Zijn voornaamste werk is zeker het ontwerp van de nieuwe Sint Pieter. De oude basiliek had den vorm van een Latijnsch kruis. Hij wilde nu deze Vredeskerk, zooals hij ze noemde (om wille van Constantijn, die de Kerk den vrede gaf), vereenigen met het Pantheon: wat dus beteekent, dat hij het Latijnsche kruis wilde inbouwen in een centraalbouw. Hiermee moesten de korte armen van dit kruis verlengd worden, zoodat een Grieksch kruis ontstond, bekroond door een centralen koepel. Zijn eerste plan was de vier kruisarmen door een ronde absis af te sluiten en deze rechthoekig aan de buitenzijde te ombouwen, den centralen koepel door vier kleinere koepels te flankeeren en op de vier hoeken van het vierkant, waarin hij de kerk gecomponeerd had, torens te plaatsen.
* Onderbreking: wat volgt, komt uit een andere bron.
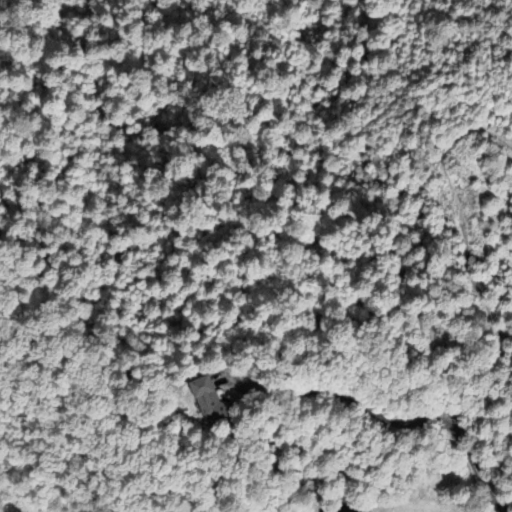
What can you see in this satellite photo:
building: (213, 398)
building: (208, 402)
road: (386, 419)
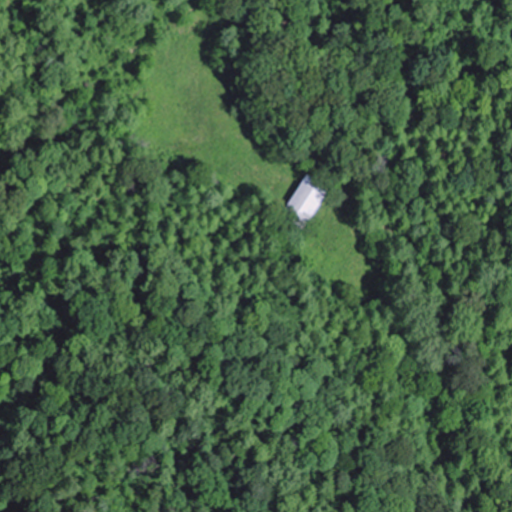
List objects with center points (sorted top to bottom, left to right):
building: (303, 204)
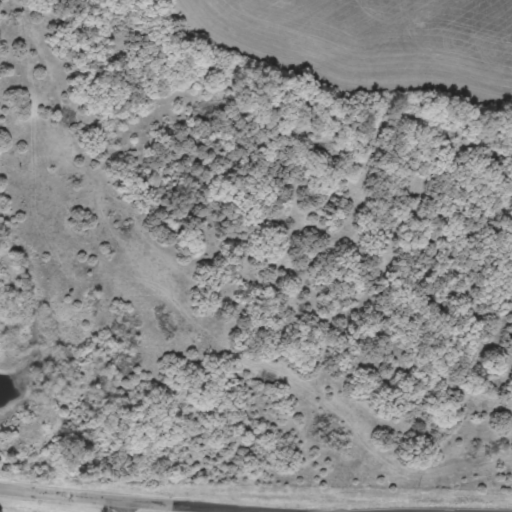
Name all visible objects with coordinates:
road: (118, 501)
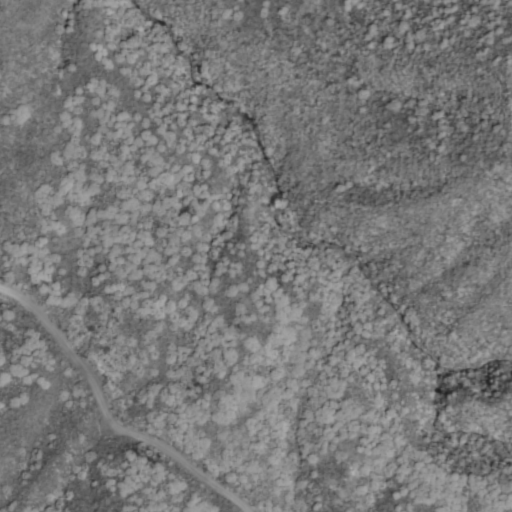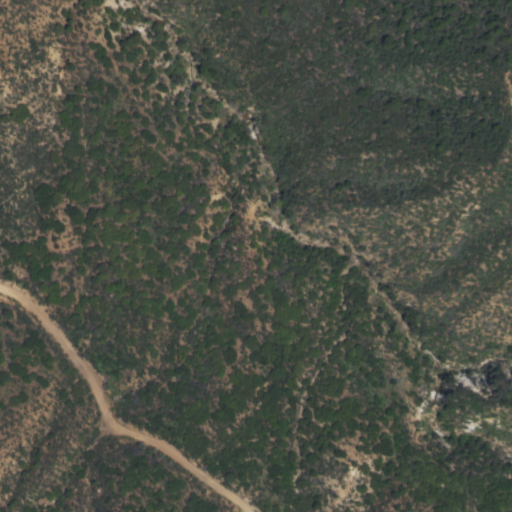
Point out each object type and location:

De pijlers echter, die den grooten koepel zouden moeten dragen, waren te licht en daarom versterkte hij die in een tweede plan, verkortte verder de kruisarmen, zoodat hij om de absiden nu een afgesloten rondgang ontwierp, welke ook naar buiten den ronden vorm der absiden weergaf. Daardoor kwamen de hoektorens in naar buiten uitspringende kwadraten te liggen. Met de rondgang om de absiden nam hij een middeleeuwsche, in N. Italië veel gebruikte bouwwijze weer op. Aan deze plannen hebben de volgende bouwmeesters Sangallo en vooral Madema nog veel veranderd, doch aan B. komt de eer toe de kerngedachte van de nieuwe Sint Pieter gegeven te hebben.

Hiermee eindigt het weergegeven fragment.